Start of Block

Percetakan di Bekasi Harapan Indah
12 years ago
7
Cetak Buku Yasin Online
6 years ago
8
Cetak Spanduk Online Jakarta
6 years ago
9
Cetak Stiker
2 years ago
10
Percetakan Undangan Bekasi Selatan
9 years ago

End of Block

Exercise instructions
Copy every line of the records verbatim, in the same order.

Solution to the exercise
Percetakan di Bekasi Harapan Indah
12 years ago
7
Cetak Buku Yasin Online
6 years ago
8
Cetak Spanduk Online Jakarta
6 years ago
9
Cetak Stiker
2 years ago
10
Percetakan Undangan Bekasi Selatan
9 years ago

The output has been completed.